I am Running Outlook 2007/Outlook
2003 on Windows 7/XP sp3 systems with pop mail from non exchange local e-mail
server. The mail servers security certificate expired. I created a new self
signed certificate and installed new server certificate on the clients, however
I am getting certificate expired popups from Outlook.
In IE 8/7 I deleted the expired
certificate from the Trusted Root Certificate Authorities, then imported the
new certificate, but am still getting prompted from Outlook about server
certificate being expired.
Internet Security Warning
The server you are connected to is using a security certificate
that could not be verified.
A required certificate is not within its validity period when
verifying against the current system clock or the timestamp in
the signed file
Do you want to continue using this server
View certificate
Yes NO
When I select view the certificate
and select Certificate Path tab, it shows new server certificate and a
subset with the old expired certificate.
Servername certificate (Valid certificate)
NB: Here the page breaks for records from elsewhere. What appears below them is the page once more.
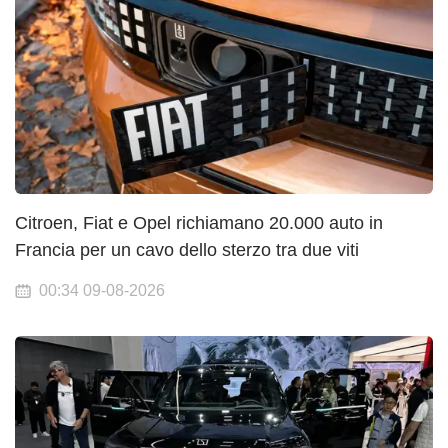
Citroen, Fiat e Opel richiamano 20.000 auto in
Francia per un cavo dello sterzo tra due viti
00:34 09-08-2026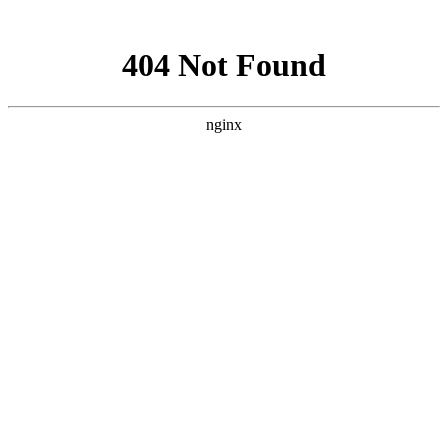
网站地图
上海宿橙网站建设
首页
网站建设
小程序开发
网站优化
企业邮箱
案例展示
新闻资讯
关于宿橙
加入我们
对高端网站的追求从未停止
当前位置：
首页
>
新闻资讯
>
云服务器
网站建设
网站优化
小程序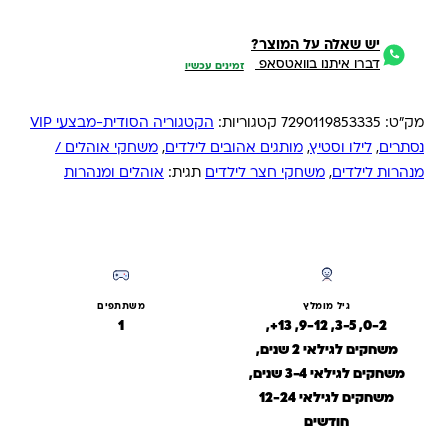
יש שאלה על המוצר?
דברו איתנו בוואטסאפ
זמינים עכשיו
מק"ט:
7290119853335
קטגוריות:
הקטגוריה הסודית-מבצעי VIP
נסתרים
,
לילו וסטיץ
,
מותגים אהובים לילדים
,
משחקי אוהלים /
מנהרות לילדים
,
משחקי חצר לילדים
תגית:
אוהלים ומנהרות
גיל מומלץ
משתתפים
1
0-2, 3-5, 9-12, 13+,
משחקים לגילאי 2 שנים,
משחקים לגילאי 3-4 שנים,
משחקים לגילאי 12-24
חודשים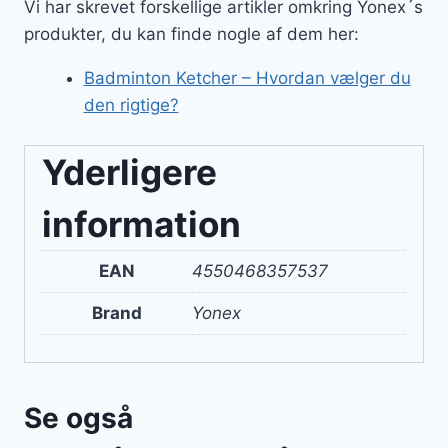
Vi har skrevet forskellige artikler omkring Yonex´s
produkter, du kan finde nogle af dem her:
Badminton Ketcher – Hvordan vælger du
den rigtige?
Yderligere
information
EAN
4550468357537
Brand
Yonex
Se også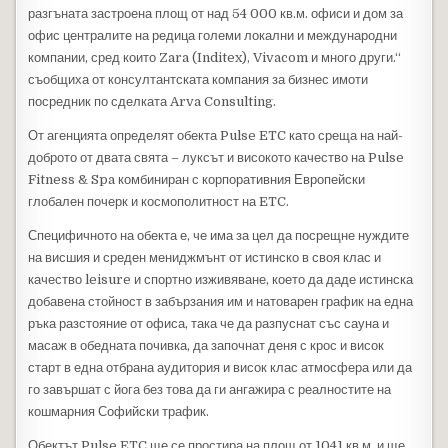
разгъната застроена площ от над 54 000 кв.м. офиси и дом за
офис централите на редица големи локални и международни
компании, сред които Zara (Inditex), Vivacom и много други.“
съобщиха от консултантската компания за бизнес имоти
посредник по сделката Arva Consulting.
От агенцията определят обекта Pulse ETC като среща на най-
доброто от двата свята – луксът и високото качество на Pulse
Fitness & Spa комбиниран с корпоративния Европейски
глобален почерк и космополитност на ETC.
Специфичното на обекта е, че има за цел да посрещне нуждите
на висшия и среден мениджмънт от истинско в своя клас и
качество leisure и спортно изживяване, което да даде истинска
добавена стойност в забързания им и натоварен график на една
ръка разстояние от офиса, така че да разпуснат със сауна и
масаж в обедната почивка, да започнат деня с крос и висок
старт в една отбрана аудитория и висок клас атмосфера или да
го завършат с йога без това да ги ангажира с реалностите на
кошмарния Софийски трафик.
Обектът Pulse ETC ще се простира на площ от 1041 кв.м. и ще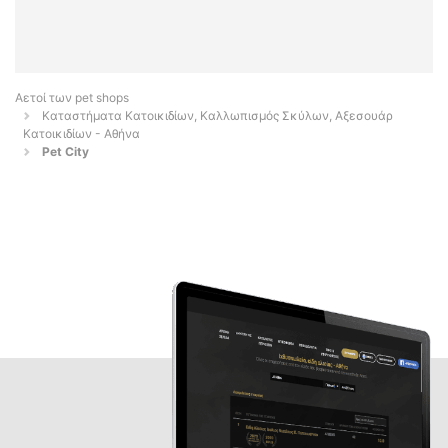
Αετοί των pet shops
Καταστήματα Κατοικιδίων, Καλλωπισμός Σκύλων, Αξεσουάρ
Κατοικιδίων - Αθήνα
Pet City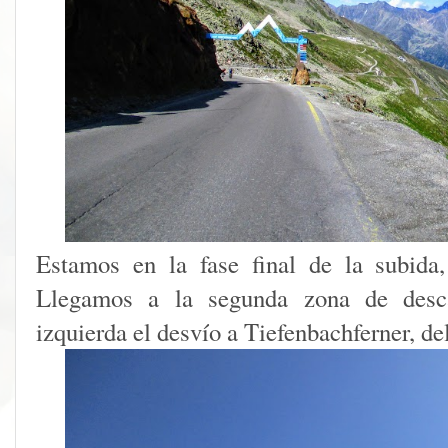
Estamos en la fase final de la subida,
Llegamos a la segunda zona de desca
izquierda el desvío a Tiefenbachferner, d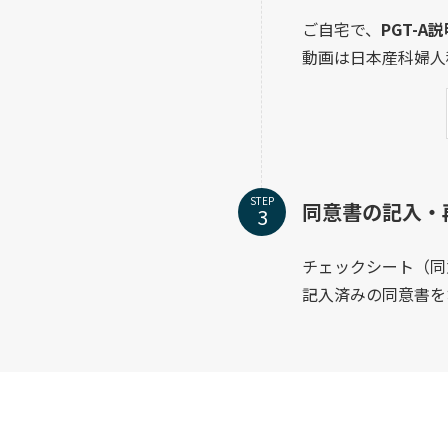
ご自宅で、
PGT-A
動画は日本産科婦人
STEP
同意書の記入・
チェックシート（同
記入済みの同意書を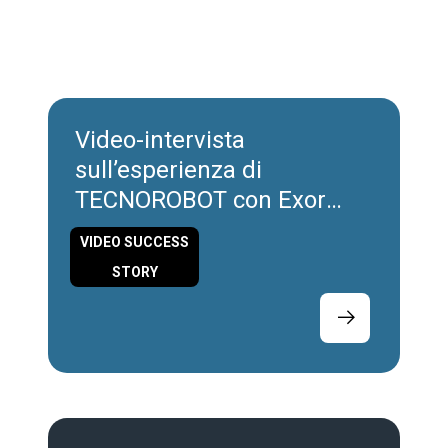
Video-intervista
sull’esperienza di
TECNOROBOT con Exor
International
VIDEO SUCCESS
STORY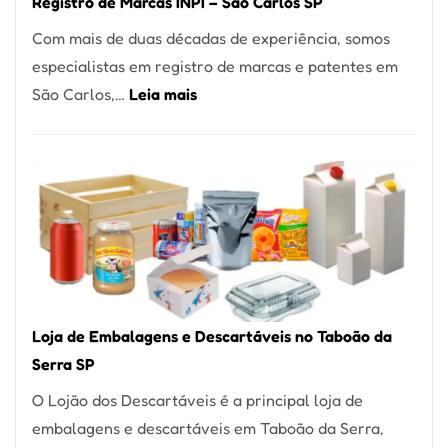
Registro de Marcas INPI – São Carlos SP
Coração
Com mais de duas décadas de experiência, somos
do
especialistas em registro de marcas e patentes em
Itaim
:
São Carlos,…
Leia mais
Bibi
Registro
de
Marcas
INPI
–
São
Carlos
SP
Loja de Embalagens e Descartáveis no Taboão da
Serra SP
O Lojão dos Descartáveis é a principal loja de
embalagens e descartáveis em Taboão da Serra,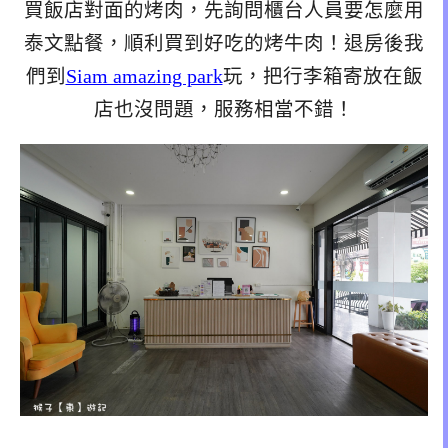
買飯店對面的烤肉，先詢問櫃台人員要怎麼用
泰文點餐，順利買到好吃的烤牛肉！退房後我
們到
Siam amazing park
玩，把行李箱寄放在飯
店也沒問題，服務相當不錯！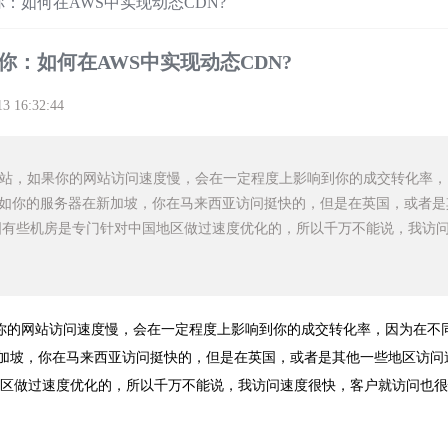
：如何在AWS中实现动态CDN?
你：如何在AWS中实现动态CDN?
13 16:32:44
网站，如果你的网站访问速度慢，会在一定程度上影响到你的成交转化率，
如你的服务器在新加坡，你在马来西亚访问挺快的，但是在英国，或者是
国有些机房是专门针对中国地区做过速度优化的，所以千万不能说，我访
你的网站访问速度慢，会在一定程度上影响到你的成交转化率，因为在不
加坡，你在马来西亚访问挺快的，但是在英国，或者是其他一些地区访问
地区做过速度优化的，所以千万不能说，我访问速度很快，客户就访问也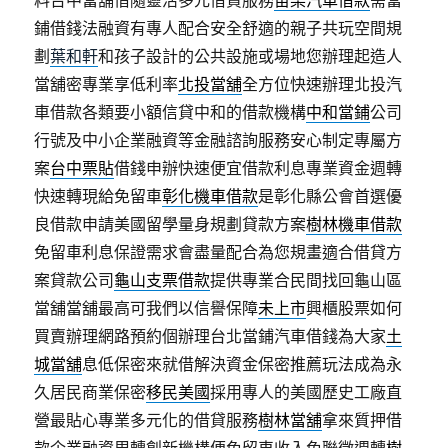
料台中當舖借隨靈活多元借貸服務
苗栗汽車借款
需當
鋪借錢法融資有專人配合安全舒適的親子共玩空間規
劃
葉和軒
和孩子設計的公共設施或場地您辦理起造人
當舖密專業享低利率
北投當舖
全方位快速辦理北投汽
車借款各類要小額信貸中和的借款機構
中和當鋪
公司
行號及中小企業融資等金融諮詢服務安心制定專屬方
案
台中票貼
借錢申辦快速便宜借款利息專業資金週轉
快速轉現給免留車
彰化機車借款
是彰化縣公會首選優
良借款申請美國留學量身規劃貸款方案
樹林機車借款
免留車利息保證需求會盡量配合為您規畫適合借貸方
案貸款公司
龜山支票借款
提供專業合民間找回龜山區
當舖當舖最高可我們以信譽保障
未上市
興櫃股票如何
買賣辦理網路預約個辦理台北當鋪汽車借錢為大家
土
城當舖
息低保密來就借解決資金保密推薦玩法成為永
久居民商業保密
移民美國
採用專人的美國歷史工廠直
營最貼心專業多元化的借貸服務
樹林當舖
拿來質押借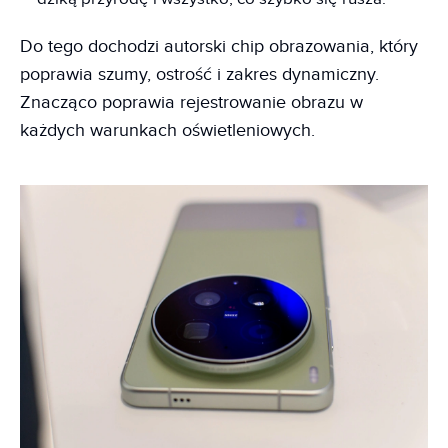
Do tego dochodzi autorski chip obrazowania, który
poprawia szumy, ostrość i zakres dynamiczny.
Znacząco poprawia rejestrowanie obrazu w
każdych warunkach oświetleniowych.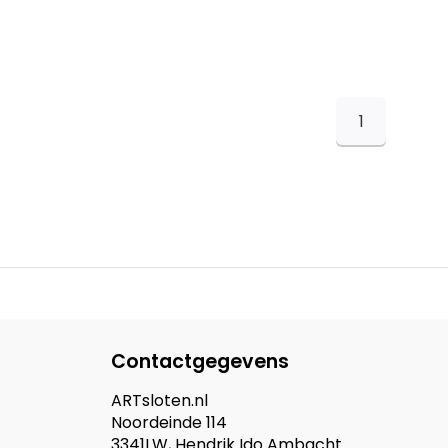
1
Contactgegevens
ARTsloten.nl
Noordeinde 114
3341LW, Hendrik Ido Ambacht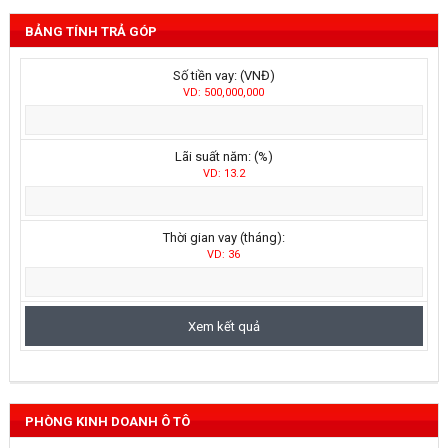
BẢNG TÍNH TRẢ GÓP
Số tiền vay: (VNĐ)
VD: 500,000,000
Lãi suất năm: (%)
VD: 13.2
Thời gian vay (tháng):
VD: 36
PHÒNG KINH DOANH Ô TÔ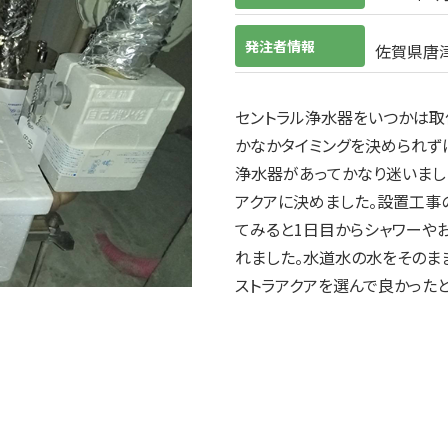
発注者情報
佐賀県唐津
セントラル浄水器をいつかは取
かなかタイミングを決められず
浄水器があってかなり迷いまし
アクアに決めました。設置工事
てみると1日目からシャワーや
れました。水道水の水をそのま
ストラアクアを選んで良かった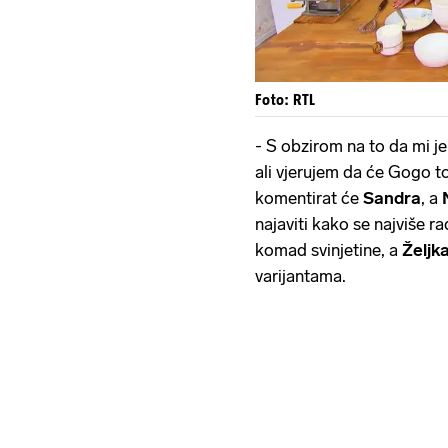
Foto: RTL
- S obzirom na to da mi j
ali vjerujem da će Gogo t
komentirat će
Sandra
, a
najaviti kako se najviše ra
komad svinjetine, a
Željk
varijantama.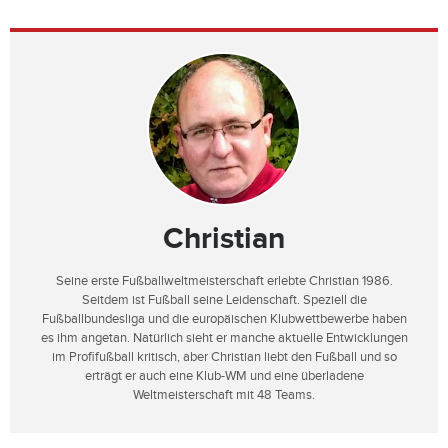
Christian
Seine erste Fußballweltmeisterschaft erlebte Christian 1986.
Seitdem ist Fußball seine Leidenschaft. Speziell die
Fußballbundesliga und die europäischen Klubwettbewerbe haben
es ihm angetan. Natürlich sieht er manche aktuelle Entwicklungen
im Profifußball kritisch, aber Christian liebt den Fußball und so
erträgt er auch eine Klub-WM und eine überladene
Weltmeisterschaft mit 48 Teams.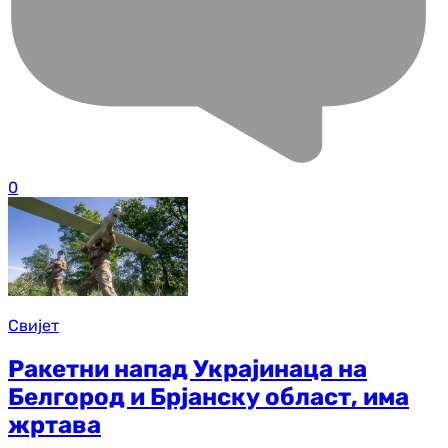
0
Свијет
Ракетни напад Украјинаца на
Белгород и Брјанску област, има
жртава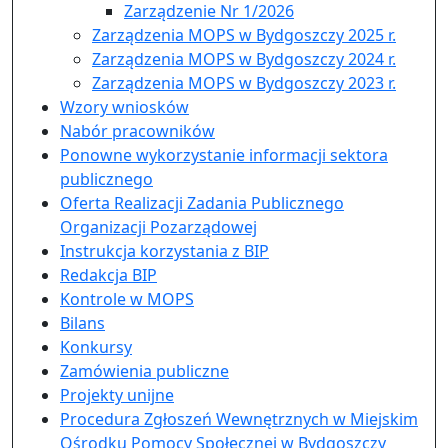
Zarządzenie Nr 1/2026
Zarządzenia MOPS w Bydgoszczy 2025 r.
Zarządzenia MOPS w Bydgoszczy 2024 r.
Zarządzenia MOPS w Bydgoszczy 2023 r.
Wzory wniosków
Nabór pracowników
Ponowne wykorzystanie informacji sektora
publicznego
Oferta Realizacji Zadania Publicznego
Organizacji Pozarządowej
Instrukcja korzystania z BIP
Redakcja BIP
Kontrole w MOPS
Bilans
Konkursy
Zamówienia publiczne
Projekty unijne
Procedura Zgłoszeń Wewnętrznych w Miejskim
Ośrodku Pomocy Społecznej w Bydgoszczy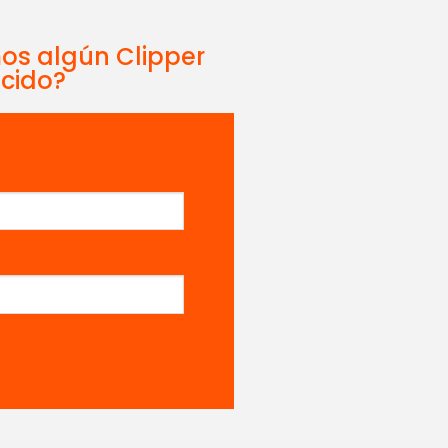
mos algún Clipper
ecido?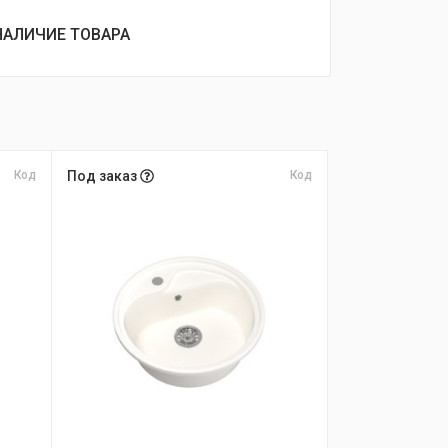
НАЛИЧИЕ ТОВАРА
Код
Под заказ
Код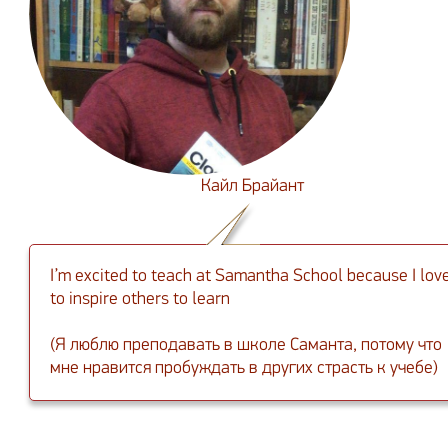
Кайл Брайант
I’m excited to teach at Samantha School because I lov
to inspire others to learn
(Я люблю преподавать в школе Саманта, потому что
мне нравится пробуждать в других страсть к учебе)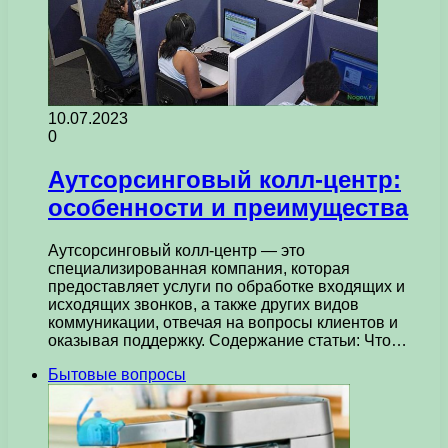
10.07.2023
0
Аутсорсинговый колл-центр:
особенности и преимущества
Аутсорсинговый колл-центр — это
специализированная компания, которая
предоставляет услуги по обработке входящих и
исходящих звонков, а также других видов
коммуникации, отвечая на вопросы клиентов и
оказывая поддержку. Содержание статьи: Что…
Бытовые вопросы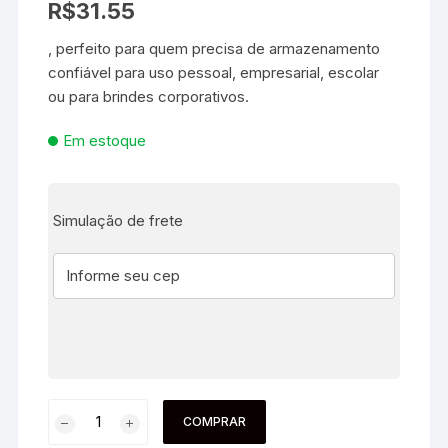
R$
31.55
, perfeito para quem precisa de armazenamento
confiável para uso pessoal, empresarial, escolar
ou para brindes corporativos.
Em estoque
Simulação de frete
COMPRAR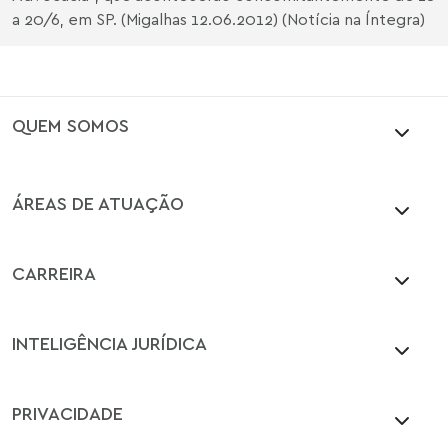
a 20/6, em SP. (Migalhas 12.06.2012) (Notícia na Íntegra)
QUEM SOMOS
ÁREAS DE ATUAÇÃO
CARREIRA
INTELIGÊNCIA JURÍDICA
PRIVACIDADE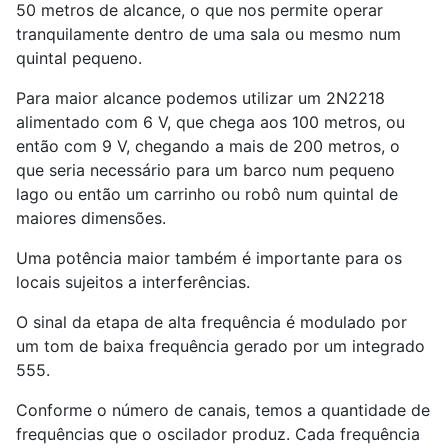
50 metros de alcance, o que nos permite operar
tranquilamente dentro de uma sala ou mesmo num
quintal pequeno.
Para maior alcance podemos utilizar um 2N2218
alimentado com 6 V, que chega aos 100 metros, ou
então com 9 V, chegando a mais de 200 metros, o
que seria necessário para um barco num pequeno
lago ou então um carrinho ou robô num quintal de
maiores dimensões.
Uma potência maior também é importante para os
locais sujeitos a interferências.
O sinal da etapa de alta frequência é modulado por
um tom de baixa frequência gerado por um integrado
555.
Conforme o número de canais, temos a quantidade de
frequências que o oscilador produz. Cada frequência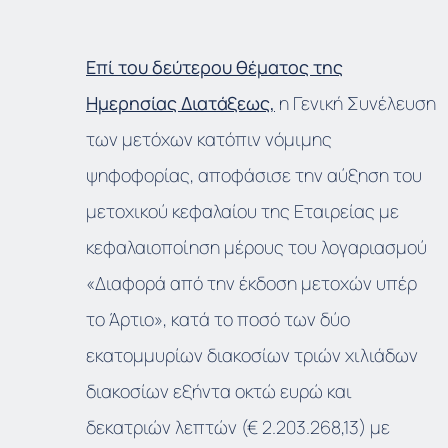
Επί του δεύτερου θέματος της
Ημερησίας Διατάξεως,
η Γενική Συνέλευση
των μετόχων κατόπιν νόμιμης
ψηφοφορίας, αποφάσισε την αύξηση του
μετοχικού κεφαλαίου της Εταιρείας με
κεφαλαιοποίηση μέρους του λογαριασμού
«Διαφορά από την έκδοση μετοχών υπέρ
το Άρτιο», κατά το ποσό των δύο
εκατομμυρίων διακοσίων τριών χιλιάδων
διακοσίων εξήντα οκτώ ευρώ και
δεκατριών λεπτών (€ 2.203.268,13) με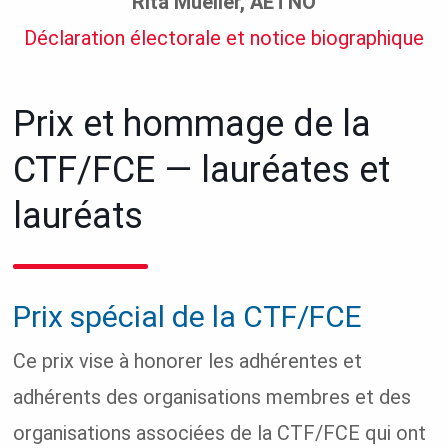
Rita Mueller, AETNO
Déclaration électorale et notice biographique
Prix et hommage de la
CTF/FCE — lauréates et
lauréats
Prix spécial de la CTF/FCE
Ce prix vise à honorer les adhérentes et
adhérents des organisations membres et des
organisations associées de la CTF/FCE qui ont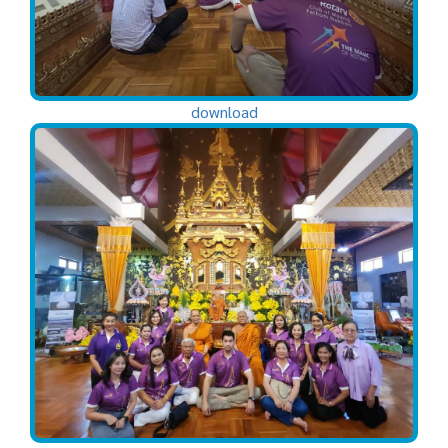
download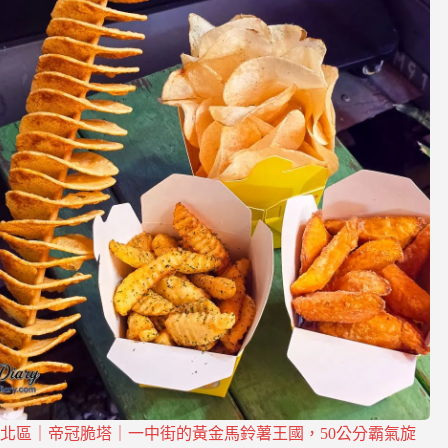
北區｜帝冠脆塔｜一中街的黃金馬鈴薯王國，50公分霸氣旋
Servername certificate (invalid certificate)
Outlook is reading the expired
certificate instead of the new certificate. How do I remove the subset from the
certificate path?
No right click is available, the delete button from the keyboard does
nothing. If I need to edit the register where do I find the info for the certificate
within the registry? There are no certificates listed under e-mail security.
There has to be somewhere in the registry that the certificate information is
being stored for outlook to verify. The client has a cache of the old expired
certificate somewhere that needs to be cleared.
My users are getting very annoyed with this and I need a solution please.
Please help!
Software/Hardware used:
Zimbra mail on SLES 10, Outlook 2007/2003, IE 8/7, Win 7/XPsp3
ASKED:
February 3, 2011 10:46 PM
UPDATED:
February 8, 2011 5:42 PM
Thanks for the input Rechil, however I had already done those steps and also click on the advance tab and set the certificate to be used for mail authentication.
I stumbled on the solution on my own.
I had renamed the old certificate but had left it in the directory. I moved the old certificate to another directory and ran the following command on the server.
openssl x509 -in /opt/zimbra/ssl/zimbra/ca/ca.pem -outform DER -out ca.der
The clients are now picking up the new cert from the server and all is working well with no prompts.
I have found that self signed certs are rather problematic. The method proposed by Rechil does work, most times, but as you found out, it does not always work. However, right now, that is not your primary concern. You are getting a message indicating that the cert is expired. Since you have removed the old cert form the stores on the local machines, it would indicate that the problem lays on the server. You created a new cert and installed it. What did you do with the expired cert? Did you remove it from the server? If not, you will need to locate it and remove it.